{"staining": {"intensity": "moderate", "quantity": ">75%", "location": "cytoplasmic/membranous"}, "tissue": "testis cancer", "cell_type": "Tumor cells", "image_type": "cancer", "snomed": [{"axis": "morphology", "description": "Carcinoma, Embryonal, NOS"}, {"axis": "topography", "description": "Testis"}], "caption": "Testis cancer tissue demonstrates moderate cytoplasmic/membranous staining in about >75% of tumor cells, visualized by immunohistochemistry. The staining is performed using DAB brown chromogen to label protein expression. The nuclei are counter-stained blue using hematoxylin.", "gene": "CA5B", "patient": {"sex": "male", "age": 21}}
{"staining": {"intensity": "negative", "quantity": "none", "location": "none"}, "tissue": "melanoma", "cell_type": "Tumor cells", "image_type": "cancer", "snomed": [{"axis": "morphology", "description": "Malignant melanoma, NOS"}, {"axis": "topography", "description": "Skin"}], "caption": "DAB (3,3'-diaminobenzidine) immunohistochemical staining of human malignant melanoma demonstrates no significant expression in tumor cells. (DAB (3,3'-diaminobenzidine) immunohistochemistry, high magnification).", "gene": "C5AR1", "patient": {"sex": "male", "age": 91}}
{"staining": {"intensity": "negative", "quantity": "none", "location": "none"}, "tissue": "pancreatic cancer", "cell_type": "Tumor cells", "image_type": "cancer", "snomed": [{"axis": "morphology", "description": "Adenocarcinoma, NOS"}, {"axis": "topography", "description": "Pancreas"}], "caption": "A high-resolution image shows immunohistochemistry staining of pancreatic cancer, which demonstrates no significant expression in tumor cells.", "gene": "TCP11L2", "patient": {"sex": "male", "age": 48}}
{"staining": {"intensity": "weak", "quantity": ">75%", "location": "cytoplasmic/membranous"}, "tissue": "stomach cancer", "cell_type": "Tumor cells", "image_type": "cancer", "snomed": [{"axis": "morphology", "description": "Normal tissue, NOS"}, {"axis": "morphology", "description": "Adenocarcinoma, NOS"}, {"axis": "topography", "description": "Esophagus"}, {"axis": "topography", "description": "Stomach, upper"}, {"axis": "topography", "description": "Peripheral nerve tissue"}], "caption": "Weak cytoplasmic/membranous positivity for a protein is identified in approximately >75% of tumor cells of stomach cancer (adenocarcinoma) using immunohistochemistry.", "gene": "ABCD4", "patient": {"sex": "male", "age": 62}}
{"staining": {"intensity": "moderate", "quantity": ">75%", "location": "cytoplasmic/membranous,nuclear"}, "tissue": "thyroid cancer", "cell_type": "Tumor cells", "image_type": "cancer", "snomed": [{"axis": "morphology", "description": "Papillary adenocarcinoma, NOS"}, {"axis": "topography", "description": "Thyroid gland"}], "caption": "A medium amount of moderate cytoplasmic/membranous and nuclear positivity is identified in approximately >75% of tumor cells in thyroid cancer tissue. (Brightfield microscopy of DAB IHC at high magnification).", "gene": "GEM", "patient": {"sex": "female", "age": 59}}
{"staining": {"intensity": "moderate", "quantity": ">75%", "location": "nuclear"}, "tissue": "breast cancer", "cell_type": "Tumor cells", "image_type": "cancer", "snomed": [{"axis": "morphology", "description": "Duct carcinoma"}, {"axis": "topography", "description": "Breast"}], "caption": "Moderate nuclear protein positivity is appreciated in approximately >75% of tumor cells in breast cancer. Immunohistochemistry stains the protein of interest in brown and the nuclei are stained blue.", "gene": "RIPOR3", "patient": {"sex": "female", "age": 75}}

━━━━━━━━━━━━━━━━━━━━━━━━━━━━━━

* [Exercise directions] Where a line contains the word "nuclei", copy that line from the listing above.

* [Reply to the exercise]
{"staining": {"intensity": "moderate", "quantity": ">75%", "location": "cytoplasmic/membranous"}, "tissue": "testis cancer", "cell_type": "Tumor cells", "image_type": "cancer", "snomed": [{"axis": "morphology", "description": "Carcinoma, Embryonal, NOS"}, {"axis": "topography", "description": "Testis"}], "caption": "Testis cancer tissue demonstrates moderate cytoplasmic/membranous staining in about >75% of tumor cells, visualized by immunohistochemistry. The staining is performed using DAB brown chromogen to label protein expression. The nuclei are counter-stained blue using hematoxylin.", "gene": "CA5B", "patient": {"sex": "male", "age": 21}}
{"staining": {"intensity": "moderate", "quantity": ">75%", "location": "nuclear"}, "tissue": "breast cancer", "cell_type": "Tumor cells", "image_type": "cancer", "snomed": [{"axis": "morphology", "description": "Duct carcinoma"}, {"axis": "topography", "description": "Breast"}], "caption": "Moderate nuclear protein positivity is appreciated in approximately >75% of tumor cells in breast cancer. Immunohistochemistry stains the protein of interest in brown and the nuclei are stained blue.", "gene": "RIPOR3", "patient": {"sex": "female", "age": 75}}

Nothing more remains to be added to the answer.